I really could use some help...
I am working on a Gigabyte motherboard model GA-6OXET. I wanted to clear the BIOS password, so I repositioned the jumper for clearing the BIOS. Upon re-positioning it, I get no boot-up whatsoever. I then removed the system recovery jumper, and I can get access to the floppy. I downloaded a BIOS flash utility and the current BIOS upgrade from Gigabyte. When I run the utility, I lose the keyboard, so I can't work in the update utility. I have called Gigabyte, but have been told I will be called back, with no response yet. 
Thank you in advance for any help you can give me!
P.O. Marando, NYPD


----------



## CSOFT (Feb 7, 2003)

I'v seen gigabyte boards lose the keyboard and the floppy more then once after a BIOS flash, but never a problem such as yours after a BIOS reset. Try to RMA it, or find a frind with an EPROM Writer to write a new bios to it.


----------



## FierFaerie (Apr 11, 2006)

*SAME problem with a GA-6VX7B-4X Motherboard!*

The system was unbootable, so I ran the post card, found out it was the processor (p3) that failed, so I replaced it with the only compatible thing I could find at the time, a 766 MHz Celeron, then it booted... or at least it started to boot, but I have lost the keyboard, and there is no partition on the disk, and the CMOS is cleared (no time/date), and I need a keyboard to do just about anything to fix it, including any kind of BIOS flash, which I am almost positive it needs!
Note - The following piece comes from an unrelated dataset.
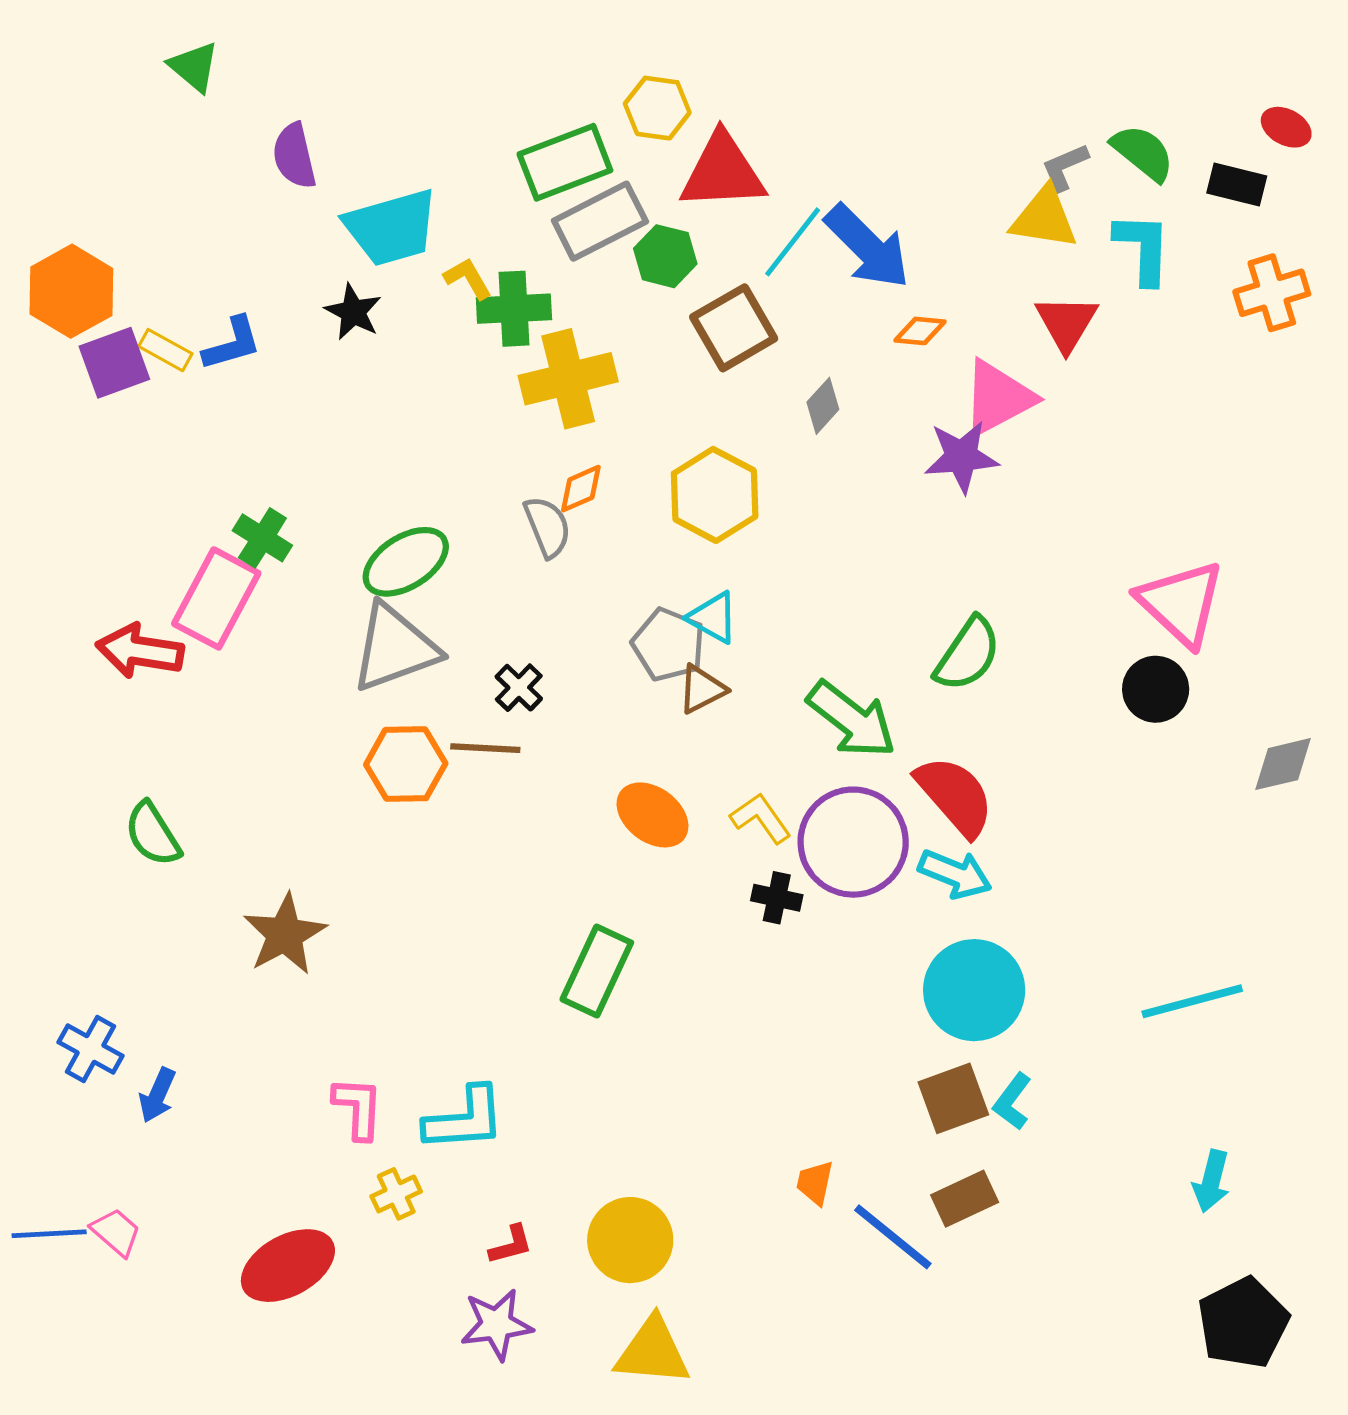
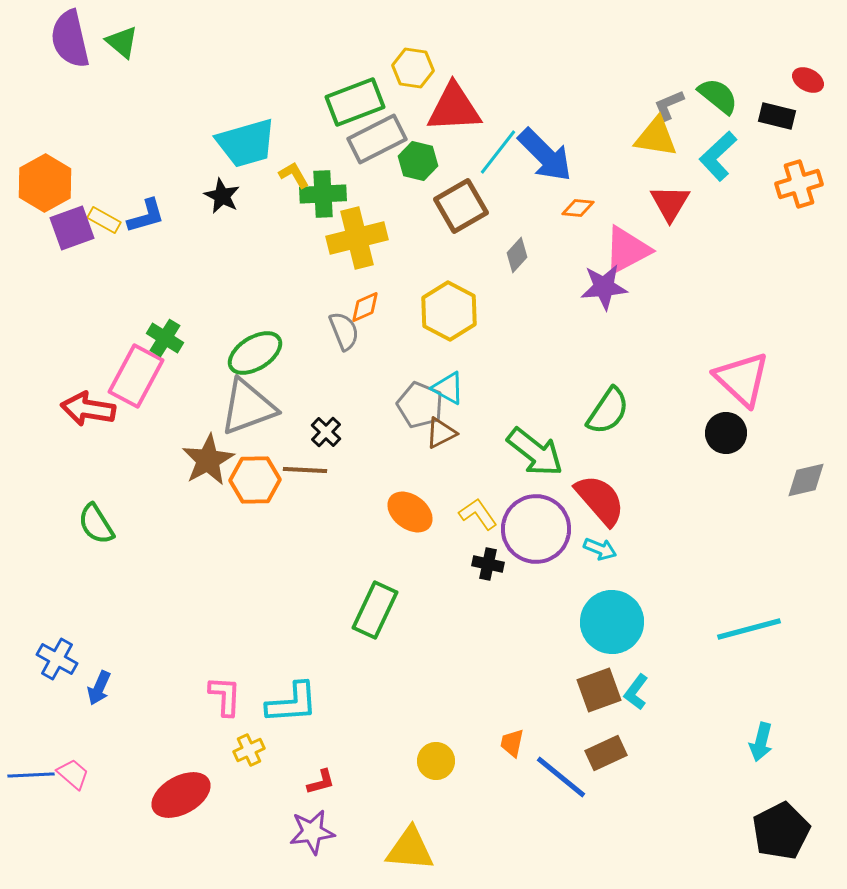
purple semicircle: (294, 156) -> (70, 39), moved, size x1.4
cyan L-shape: (1143, 248) -> (718, 156), turned -135
cyan arrow: (955, 874) -> (600, 549), size x0.7
brown star: (285, 934) -> (208, 460), moved
yellow circle: (630, 1240) -> (436, 761), moved, size x0.7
I never realized how important a keyboard was until this happened, just kinda took it for granted, lol.  

Anyway, I've found out that the Gigabyte GA-6VX7B-4X's original BIOS doesn't support ACPI, so that's why the keyboard, and several other hardware devices aren't recognized (and by the way, I started with a ps/2 keyboard, went out and bought a USB keyboard, no dice). AAHHH!!!:upset: This is so frusterating! I need a keyboard to do anything, I may just have to replace the whole damn motherboard (excuse my language :4-dontkno :4-dontkno :4-dontkno :4-dontkno :4-dontkno  :upset: :upset:

if anyone has any ideas I'd appreciate it.

Technical specs:
custom built machine, 
AGP VGA video card, 3 banks of SDRAM (256, 256, 512), IDE HD, IDE cd-rom, I also installed an on-board floppy, 2 usb 2.0 ports and 2 usb 1.1 ports, none of which seem to work, (yes I've tried reseating the memory and video card modules, yes I have disconnected and reconnected all power/data cables...) took out all the bells and whistles just left the bare essentials, 


Gigabyte GA-6VX7B-4X motherboard Rev 3.2

AMIBIOS ver. F38 (the BIOS chip itself says:
686
AMIBIOS
(c) 1999
AX98
2 4 2 7 )

VIA VT82C686B chipset (which also says on chip:
VIA VT82C686B
0113CD
13B006100)

also, when I first got it running after I switched the processors, it had a 3 beep code, 2 beeps, pause, then a slightly longer beep. At that time, the POST card got stuck on A2. When I got the USB keyboard, the post cleared all checkpoints (00) and it went down to one beep, AFTER the post was done, and the system configuration screen had already loaded. NEED KEYBOARD!

any advice?


VIA VT82C686B chipset


----------